The kilowatt-hour is the unit of

- Charge
- Current
- Energy
- Power

Correct answer: 3. Energy

Explanation: kWh energy is the type of energy that is used by the electrical lights and other appliances in our homes and industries. For example, if you run a 100-W LED for 1 hour, the energy consumed is 100 watt-hour. (That is W = Pt = 100 W X 1 h = 100 Wh.

Whereas if you run the same 100-W LED for 12 hours, the energy consumed is 1200 Wh. Similarly, if you run an air conditioner having 2000-watt power consumption for 20 hours, the watt-hours will be 4000 Wh. Since watthour is a small unit of energy, kWh is the practical unit that is in practice.

kWh or kilowatt-hour is the unit that is used on utility bills.

## Two electric bulbs have tungsten filament of same length.

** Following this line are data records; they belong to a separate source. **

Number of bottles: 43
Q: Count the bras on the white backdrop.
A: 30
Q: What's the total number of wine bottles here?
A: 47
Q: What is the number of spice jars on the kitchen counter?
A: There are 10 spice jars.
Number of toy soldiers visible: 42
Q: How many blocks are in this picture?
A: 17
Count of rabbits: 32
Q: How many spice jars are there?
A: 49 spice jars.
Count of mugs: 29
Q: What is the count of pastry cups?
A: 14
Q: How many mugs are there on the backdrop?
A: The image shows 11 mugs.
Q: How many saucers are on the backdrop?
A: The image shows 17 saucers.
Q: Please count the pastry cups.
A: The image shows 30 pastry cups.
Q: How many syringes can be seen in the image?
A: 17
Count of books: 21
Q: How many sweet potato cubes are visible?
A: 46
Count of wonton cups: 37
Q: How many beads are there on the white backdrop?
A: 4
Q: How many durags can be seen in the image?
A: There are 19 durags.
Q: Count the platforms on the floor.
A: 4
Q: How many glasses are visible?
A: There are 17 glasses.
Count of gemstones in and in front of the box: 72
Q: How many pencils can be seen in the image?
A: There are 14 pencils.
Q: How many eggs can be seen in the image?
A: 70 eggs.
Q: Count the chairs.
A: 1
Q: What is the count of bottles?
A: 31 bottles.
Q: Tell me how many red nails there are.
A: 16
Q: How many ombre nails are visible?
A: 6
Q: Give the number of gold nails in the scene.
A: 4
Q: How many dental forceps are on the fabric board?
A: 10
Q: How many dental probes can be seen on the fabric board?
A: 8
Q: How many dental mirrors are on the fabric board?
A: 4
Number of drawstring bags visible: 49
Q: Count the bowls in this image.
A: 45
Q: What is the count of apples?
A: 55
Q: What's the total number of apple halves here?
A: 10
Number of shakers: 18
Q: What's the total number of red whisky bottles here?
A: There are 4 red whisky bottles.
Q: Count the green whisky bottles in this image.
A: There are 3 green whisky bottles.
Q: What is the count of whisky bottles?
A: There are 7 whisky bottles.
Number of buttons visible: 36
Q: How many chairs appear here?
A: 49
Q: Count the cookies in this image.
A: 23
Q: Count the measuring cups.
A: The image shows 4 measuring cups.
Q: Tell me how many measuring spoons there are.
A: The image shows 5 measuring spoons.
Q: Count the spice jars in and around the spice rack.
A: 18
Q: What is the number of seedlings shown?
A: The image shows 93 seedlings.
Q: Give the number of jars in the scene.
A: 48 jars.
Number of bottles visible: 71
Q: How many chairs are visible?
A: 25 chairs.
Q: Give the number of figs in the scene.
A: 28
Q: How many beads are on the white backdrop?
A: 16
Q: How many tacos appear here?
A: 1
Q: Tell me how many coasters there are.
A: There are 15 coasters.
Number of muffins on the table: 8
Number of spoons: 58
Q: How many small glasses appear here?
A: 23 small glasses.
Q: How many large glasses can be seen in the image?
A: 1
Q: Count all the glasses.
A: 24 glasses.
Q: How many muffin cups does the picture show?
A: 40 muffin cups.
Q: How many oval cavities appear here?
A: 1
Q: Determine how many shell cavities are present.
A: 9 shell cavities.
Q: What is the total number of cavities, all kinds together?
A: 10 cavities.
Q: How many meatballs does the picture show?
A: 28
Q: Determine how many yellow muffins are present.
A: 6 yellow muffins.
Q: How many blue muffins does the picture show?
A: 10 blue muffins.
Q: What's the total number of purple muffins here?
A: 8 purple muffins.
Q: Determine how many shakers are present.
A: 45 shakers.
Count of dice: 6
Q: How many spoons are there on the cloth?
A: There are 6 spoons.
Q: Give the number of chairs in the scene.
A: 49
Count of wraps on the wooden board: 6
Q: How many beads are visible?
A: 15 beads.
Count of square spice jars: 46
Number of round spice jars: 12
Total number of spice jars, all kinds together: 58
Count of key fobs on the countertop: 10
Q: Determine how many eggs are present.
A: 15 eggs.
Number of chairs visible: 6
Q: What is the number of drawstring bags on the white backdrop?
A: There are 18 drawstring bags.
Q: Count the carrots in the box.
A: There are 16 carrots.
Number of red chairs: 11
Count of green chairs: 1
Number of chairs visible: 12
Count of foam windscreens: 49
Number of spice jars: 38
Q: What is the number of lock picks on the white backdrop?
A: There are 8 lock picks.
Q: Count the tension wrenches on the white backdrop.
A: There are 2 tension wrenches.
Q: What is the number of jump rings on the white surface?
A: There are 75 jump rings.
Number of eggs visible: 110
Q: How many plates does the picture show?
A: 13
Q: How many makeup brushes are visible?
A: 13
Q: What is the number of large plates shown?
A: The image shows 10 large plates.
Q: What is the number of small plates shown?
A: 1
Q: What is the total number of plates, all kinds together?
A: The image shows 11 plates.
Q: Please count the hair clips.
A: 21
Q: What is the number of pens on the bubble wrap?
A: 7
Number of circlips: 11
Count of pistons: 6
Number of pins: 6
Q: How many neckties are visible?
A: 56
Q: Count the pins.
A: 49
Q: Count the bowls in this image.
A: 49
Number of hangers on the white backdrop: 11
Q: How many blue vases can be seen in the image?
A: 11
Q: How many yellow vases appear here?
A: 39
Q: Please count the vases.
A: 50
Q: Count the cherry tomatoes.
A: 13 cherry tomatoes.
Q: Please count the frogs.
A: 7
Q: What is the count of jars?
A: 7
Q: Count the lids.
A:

If one of them gives 50 W and other one 100 W, then which of following statements is correct

Two electric bulbs have tungsten filament of same length. If one of them gives 50 W and other one 100 W, then which of following is correct:

- 50 W has thicker filament
- 100 W has thicker filament
- Both have filaments of same thickness
- Insufficient information

Correct answer: 2. 100 W has thicker filament

Solution:

From formula: R = ρl/a

Where

R = resistivity, measured in ohm-meters (Ω-m)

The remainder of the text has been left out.